For the first time ever, the total amount of student loans taken out last year in the U.S. topped $100 billion. And sometime this year, it’s expected that outstanding student loan debt will hit $1 trillion—also for the first time ever.
Using data from the College Board, the Federal Reserve Bank of New York, and other sources, a USA Today story lays out the seriously disturbing state of student loan debt today. In addition to the record-setting factoids above, there are these:
*Students today are borrowing double the amount they did ten years ago—after adjusting for inflation.
*Over the past five years, while most consumers have tried diligently to pay off credit card debt and mortgages, total outstanding student loan debt has doubled.
*The percentage of student loan borrowers in default (more than nine months behind on payments) is on the rise, from 6.7% in 2007 to 8.8% in 2009, per the most recent federal data available.

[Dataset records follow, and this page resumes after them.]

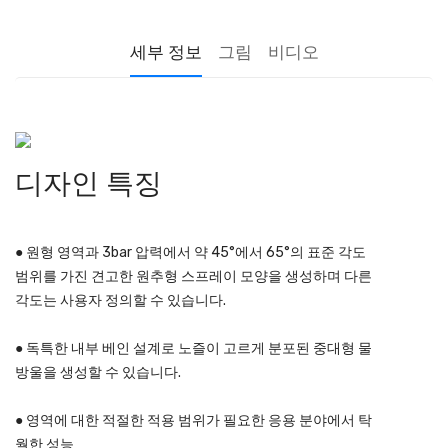
세부 정보
그림
비디오
디자인 특징
● 원형 영역과 3bar 압력에서 약 45°에서 65°의 표준 각도
범위를 가진 견고한 원추형 스프레이 모양을 생성하며 다른
각도는 사용자 정의할 수 있습니다.
● 독특한 내부 베인 설계로 노즐이 고르게 분포된 중대형 물
방울을 생성할 수 있습니다.
● 영역에 대한 적절한 적용 범위가 필요한 응용 분야에서 탁
월한 성능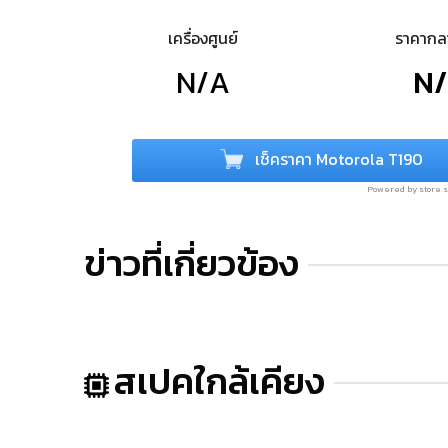
เครื่องศูนย์
ราคาก
N/A
N
เช็คราคา Motorola T190
Powered by store
ข่าวที่เกี่ยวข้อง
สเปคใกล้เคียง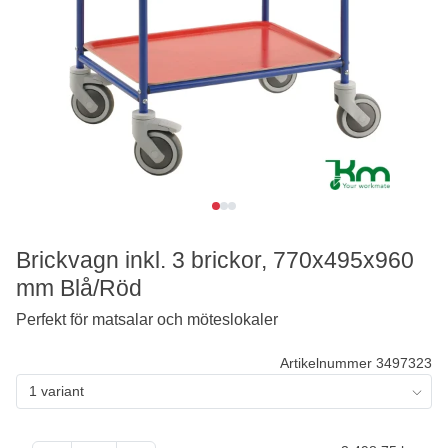
Brickvagn inkl. 3 brickor, 770x495x960
mm Blå/Röd
Perfekt för matsalar och möteslokaler
Artikelnummer 3497323
1 variant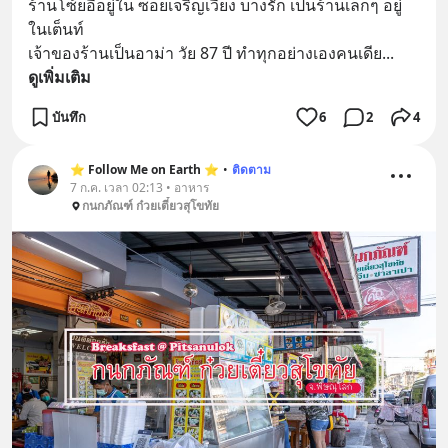
ร้านโซ้ยอี้อยู่ใน ซอยเจริญเวียง บางรัก เป็นร้านเล็กๆ อยู่
ในเต็นท์
เจ้าของร้านเป็นอาม่า วัย 87 ปี ทำทุกอย่างเองคนเดีย
... 
ดูเพิ่มเติม
บันทึก
6
2
4
⭐️ Follow Me on Earth ⭐️
•
ติดตาม
7 ก.ค. เวลา 02:13 • อาหาร
กนกภัณฑ์ ก๋วยเตี๋ยวสุโขทัย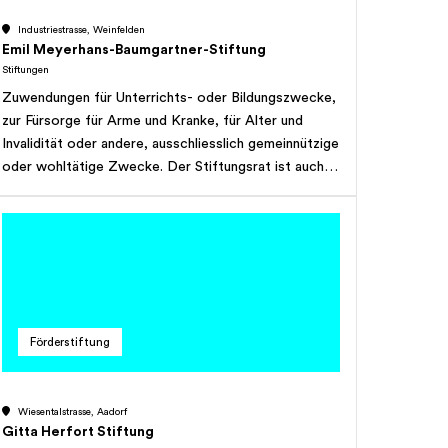
Industriestrasse, Weinfelden
Emil Meyerhans-Baumgartner-Stiftung
Stiftungen
Zuwendungen für Unterrichts- oder Bildungszwecke,
zur Fürsorge für Arme und Kranke, für Alter und
Invalidität oder andere, ausschliesslich gemeinnützige
oder wohltätige Zwecke. Der Stiftungsrat ist auch
ermächtigt, Zuwendungen zugunsten von
bestehenden oder künftigen
Personalfürsorgestiftungen - die der Firma
Meyerhans + Cie AG nahe stehen - auszurichten,
insbesondere an die Personalstiftung Meyerhans +
Cie AG, Weinfelden.
Förderstiftung
Wiesentalstrasse, Aadorf
Gitta Herfort Stiftung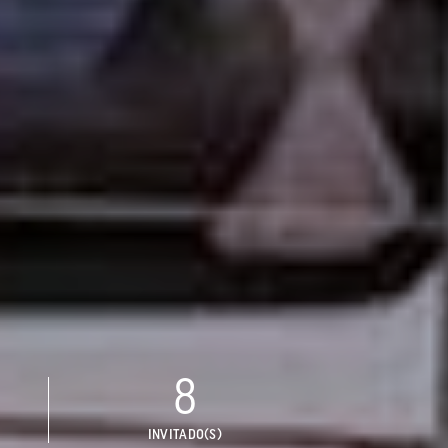
8
INVITADO(S)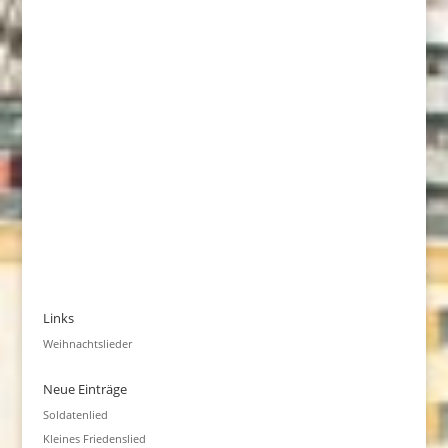
Links
Weihnachtslieder
Neue Einträge
Soldatenlied
Kleines Friedenslied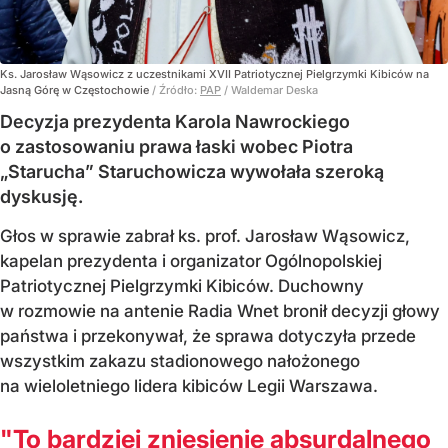
Ks. Jarosław Wąsowicz z uczestnikami XVII Patriotycznej Pielgrzymki Kibiców na
Jasną Górę w Częstochowie
/ Źródło:
PAP
/
Waldemar Deska
Decyzja prezydenta Karola Nawrockiego
o zastosowaniu prawa łaski wobec Piotra
„Starucha” Staruchowicza wywołała szeroką
dyskusję.
Głos w sprawie zabrał ks. prof. Jarosław Wąsowicz,
kapelan prezydenta i organizator Ogólnopolskiej
Patriotycznej Pielgrzymki Kibiców. Duchowny
w rozmowie na antenie Radia Wnet bronił decyzji głowy
państwa i przekonywał, że sprawa dotyczyła przede
wszystkim zakazu stadionowego nałożonego
na wieloletniego lidera kibiców Legii Warszawa.
"To bardziej zniesienie absurdalnego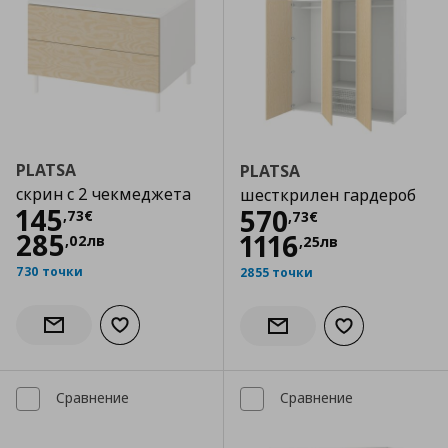
PLATSA
PLATSA
скрин с 2 чекмеджета
шесткрилен гардероб
Цена
145,73 €
145
Цена
570,73 €
570
,
73
€
,
73
€
285
1116
,
02
лв
,
25
лв
730 точки
2855 точки
Добави към списъка с любими
Информирай ме за наличност
Добави към сп
Информирай ме за налич
Сравнение
Сравнение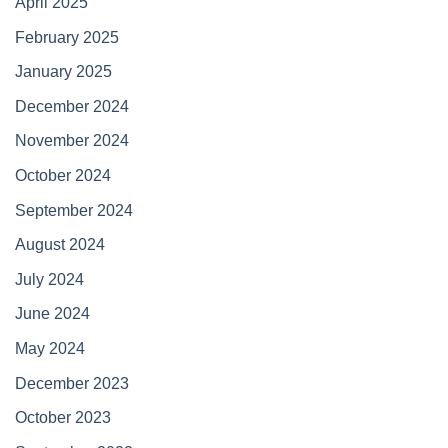
April 2025
February 2025
January 2025
December 2024
November 2024
October 2024
September 2024
August 2024
July 2024
June 2024
May 2024
December 2023
October 2023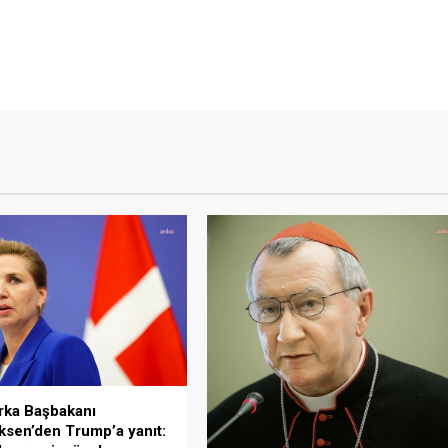
rka Başbakanı
ksen’den Trump’a yanıt:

What’s more, there are plenty more borrowers who haven’t fallen quite as behind on student loan payments, but who are nonetheless struggling. Over the summer, a report showed the student loan delinquency rate (when loans are more than 90 days past due) at 11.2%. In other words, more than 1 in 10 people with student loans were more than three months behind in their payments.
While student loans are typically portrayed as the best kind of debt to take on—you’re investing in your future, after all—these loans are also among the scariest, most inescapable sort of debt out there. Declaring personal bankruptcy won’t get rid of them. If you can’t pay off a mortgage or a credit card, there are ways out—via short sales and negotiations to pay off debt for pennies on the dollar. Nothing along these lines is possible, however, with student loan debt.
All of this sounds pretty scary. Now add in the fact that the employment levels for young people reached their lowest levels ever over the summer. The proportion of Americans ages 16 to 24 in the workforce was just 59.5% in July 2011. That’s the lowest rate in any July on record, and it’s down substantially from, for example, July of 1989, when 77.5% of young people were in the workforce. In September, the unemployment rate for men ages 20 to 25 stood at 15.8%, much higher than the rate for the general population (9.1%), and both of these figures are understated because they don’t factor in people who have never joined the workforce or who have given up looking for jobs.
Then again, while it may seem like a bad idea to take on hefty student loans with the jobs market in such awful shape, workers who never earn college degrees typically have a poor understanding of things like late fees and interest payments—and they often wind up in even worse financial straits than the folks struggling to pay off their student loans.